Recorded information section start
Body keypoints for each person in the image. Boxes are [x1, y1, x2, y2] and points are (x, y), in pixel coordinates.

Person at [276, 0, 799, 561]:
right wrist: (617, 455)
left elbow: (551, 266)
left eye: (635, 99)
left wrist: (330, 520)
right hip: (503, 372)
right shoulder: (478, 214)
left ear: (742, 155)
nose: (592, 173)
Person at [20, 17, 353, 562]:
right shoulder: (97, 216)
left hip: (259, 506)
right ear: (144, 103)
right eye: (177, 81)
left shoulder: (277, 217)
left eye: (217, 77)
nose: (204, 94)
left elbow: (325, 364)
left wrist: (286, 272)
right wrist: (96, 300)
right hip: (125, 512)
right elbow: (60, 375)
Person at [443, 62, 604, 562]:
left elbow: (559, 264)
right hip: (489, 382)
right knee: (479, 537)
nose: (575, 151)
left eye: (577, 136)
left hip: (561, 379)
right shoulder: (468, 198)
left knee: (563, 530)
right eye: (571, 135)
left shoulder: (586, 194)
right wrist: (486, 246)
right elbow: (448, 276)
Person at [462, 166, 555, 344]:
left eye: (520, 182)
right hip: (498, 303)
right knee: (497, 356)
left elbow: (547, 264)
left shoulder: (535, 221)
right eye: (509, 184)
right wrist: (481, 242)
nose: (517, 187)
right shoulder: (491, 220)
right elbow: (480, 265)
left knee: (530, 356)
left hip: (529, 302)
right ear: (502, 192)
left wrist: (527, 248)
Recorded information section end
What to produce: Check every line of the data and give the number of them that hold the string "elbow", with no other words.

Response to this task: 7